As Greek As It Gets is the place to go if you’re craving comforting traditional Greek dishes in a modern, stylish setting.
Located in well-heeled Earls Court, As Greek As It Gets is low-key, relaxed and friendly – no boisterous plate smashing or dancing here. The two-floor restaurant has a sleek, contemporary design with homely, quirky touches such as a huge map of Greece and family photographs adorning the walls. Many of the ingredients are sourced directly from Greece, so the name of the restaurant is certainly appropriately.
We were warmly welcomed by owner Dimitri Karonis, who guided us through the menu and suggested that we order dishes that we hadn’t tried before. While navigating the menu, we were brought some fluffy, garlic-infused bread and plump marinated green olives to graze on.
It’s an absolute must to start the meal with Houmous (£3.95) and pitta bread. The home-made houmous is cool and fresh, with a thick texture that is just in between chunky and smooth. The Klassiki (£1) white pitta bread topped with oregano was the best I’ve ever tasted – so light and springy.
To start, we tried the Garidaki (£5.50) – crispy baby prawns with rosemary dip. They were sadly a little disappointing as they weren’t crispy at all, the flavours were rather bland and they were served tepid.
Much more satisfying was the Tigania Xoirini (£6.20) – pork strips in retsina wine and cream. The pork was tender and slow-cooked with red peppers in a thick, creamy, wine-infused sauce. It was so delicious that we couldn’t help mopping up every last bit of the sauce.
To follow, Steven tried the Psaronefri (£13.95) – pork fillet with blue cheese sauce.

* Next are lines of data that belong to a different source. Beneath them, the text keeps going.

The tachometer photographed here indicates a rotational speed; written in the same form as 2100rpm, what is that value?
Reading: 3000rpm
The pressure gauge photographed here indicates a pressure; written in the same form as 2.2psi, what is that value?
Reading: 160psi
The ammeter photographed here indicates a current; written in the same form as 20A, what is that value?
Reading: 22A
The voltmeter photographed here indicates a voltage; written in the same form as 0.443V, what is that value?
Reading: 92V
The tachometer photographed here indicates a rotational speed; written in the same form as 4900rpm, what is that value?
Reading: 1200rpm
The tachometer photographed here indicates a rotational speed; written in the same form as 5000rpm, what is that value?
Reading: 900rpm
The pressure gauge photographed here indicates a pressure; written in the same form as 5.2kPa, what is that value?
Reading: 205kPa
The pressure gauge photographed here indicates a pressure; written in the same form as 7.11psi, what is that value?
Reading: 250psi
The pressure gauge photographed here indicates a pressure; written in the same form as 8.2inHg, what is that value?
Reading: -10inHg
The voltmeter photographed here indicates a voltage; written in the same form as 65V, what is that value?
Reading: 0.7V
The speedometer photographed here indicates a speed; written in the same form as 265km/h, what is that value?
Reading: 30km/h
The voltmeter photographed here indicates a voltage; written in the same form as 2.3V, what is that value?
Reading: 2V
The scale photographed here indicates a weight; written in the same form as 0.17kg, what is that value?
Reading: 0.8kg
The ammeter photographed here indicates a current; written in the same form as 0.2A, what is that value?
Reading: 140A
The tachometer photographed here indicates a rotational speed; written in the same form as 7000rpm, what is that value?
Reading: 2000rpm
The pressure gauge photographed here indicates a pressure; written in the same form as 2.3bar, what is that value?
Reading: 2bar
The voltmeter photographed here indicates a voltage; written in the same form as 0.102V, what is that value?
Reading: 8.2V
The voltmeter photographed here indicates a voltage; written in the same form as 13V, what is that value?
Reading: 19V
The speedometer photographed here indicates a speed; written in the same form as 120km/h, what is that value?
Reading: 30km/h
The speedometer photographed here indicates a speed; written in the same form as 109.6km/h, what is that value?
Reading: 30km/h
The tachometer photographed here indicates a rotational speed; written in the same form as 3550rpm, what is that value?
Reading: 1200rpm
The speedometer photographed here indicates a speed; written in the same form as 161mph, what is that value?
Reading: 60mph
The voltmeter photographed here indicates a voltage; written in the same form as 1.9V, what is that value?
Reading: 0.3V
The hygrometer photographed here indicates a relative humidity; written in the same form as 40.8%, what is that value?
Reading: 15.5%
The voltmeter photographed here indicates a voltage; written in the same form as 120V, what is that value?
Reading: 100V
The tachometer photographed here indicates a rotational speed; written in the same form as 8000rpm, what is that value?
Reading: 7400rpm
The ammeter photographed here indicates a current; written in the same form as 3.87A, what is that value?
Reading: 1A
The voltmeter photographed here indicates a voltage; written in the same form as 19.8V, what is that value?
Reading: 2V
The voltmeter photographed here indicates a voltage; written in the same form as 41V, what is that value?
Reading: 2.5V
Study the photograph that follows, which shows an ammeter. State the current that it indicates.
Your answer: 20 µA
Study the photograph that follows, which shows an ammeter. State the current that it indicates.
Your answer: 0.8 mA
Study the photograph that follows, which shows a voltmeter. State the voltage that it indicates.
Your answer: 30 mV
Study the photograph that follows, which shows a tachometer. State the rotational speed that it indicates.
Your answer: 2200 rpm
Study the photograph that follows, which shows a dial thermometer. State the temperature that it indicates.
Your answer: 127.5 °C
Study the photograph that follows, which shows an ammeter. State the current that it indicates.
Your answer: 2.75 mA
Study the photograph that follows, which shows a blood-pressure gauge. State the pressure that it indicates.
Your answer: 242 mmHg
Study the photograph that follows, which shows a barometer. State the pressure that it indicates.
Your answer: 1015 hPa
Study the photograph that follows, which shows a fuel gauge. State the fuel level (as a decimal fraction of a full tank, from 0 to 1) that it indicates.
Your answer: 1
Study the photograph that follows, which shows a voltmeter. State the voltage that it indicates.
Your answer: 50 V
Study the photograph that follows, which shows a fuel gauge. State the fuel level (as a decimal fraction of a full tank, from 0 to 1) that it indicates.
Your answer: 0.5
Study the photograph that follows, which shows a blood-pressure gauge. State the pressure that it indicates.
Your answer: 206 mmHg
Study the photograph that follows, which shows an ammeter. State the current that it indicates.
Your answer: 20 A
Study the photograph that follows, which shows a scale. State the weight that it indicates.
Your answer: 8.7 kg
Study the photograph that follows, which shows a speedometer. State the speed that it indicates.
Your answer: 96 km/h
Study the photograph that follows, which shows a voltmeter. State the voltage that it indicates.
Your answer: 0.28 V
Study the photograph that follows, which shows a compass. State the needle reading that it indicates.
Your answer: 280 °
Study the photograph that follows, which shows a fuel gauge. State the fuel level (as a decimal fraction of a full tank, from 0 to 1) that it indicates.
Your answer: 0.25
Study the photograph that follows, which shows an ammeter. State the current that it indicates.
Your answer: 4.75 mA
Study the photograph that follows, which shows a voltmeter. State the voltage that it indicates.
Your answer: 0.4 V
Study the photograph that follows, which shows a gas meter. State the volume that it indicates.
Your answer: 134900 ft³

The pork was succulent and juicy, coated with a creamy, intensely-flavoured blue cheese sauce. It was accompanied by a thick slice of char-grilled aubergine with a fresh tomato and feta salsa, served cold. It’s worth ordering a side dish or some extra bread, as the pork is tasty but may not be substantial enough on its own.
I was tempted by the Yiaourtlou (£12.95) – beef meatballs, yoghurt, pitta and tomato sauce. The four large charcoal-grilled meatballs were nicely browned and smoky on the outside and cooked medium on the inside, making them less dry than regular meatballs. They were served on small chunks of pitta bread and topped with Greek yoghurt and a fresh, sweet roasted tomato sauce. It was a delicious combination and very filling – real Greek comfort food.
For dessert, Dimitri brought us a selection of sweets to try. We sampled an exceptionally good Yiaourti me meli kai karidia (£5.50) – yogurt, honey and walnuts and another topped with berries. I was intrigued by the Galaktoboureko (£5.50) – home made milk pie, and absolutely adored it. A creamy set custard is packed between thin sheets of filo pastry and soaked in fragrant honey – just heavenly.
As we visited just before Christmas, we also had the chance to try some Kourambiedes – Greek Christmas biscuits. The light, buttery biscuits were made with ground almonds and were covered in icing sugar – a perfect way to finish the meal. We accompanied the biscuit with pots of Earl Grey tea, but for something a little strong, try the strong Greek coffee.
As Greek As It Gets offers Greek food at its very best, with great cooking and top quality ingredients. It has real personality as a neighbourhood restaurant but could also work very well as a boutique chain of restaurants, as long as the authenticity and attention to detail wouldn’t be compromised. So, go beyond the souvlaki and mousaka and discover some new favourites at As Greek As It Gets.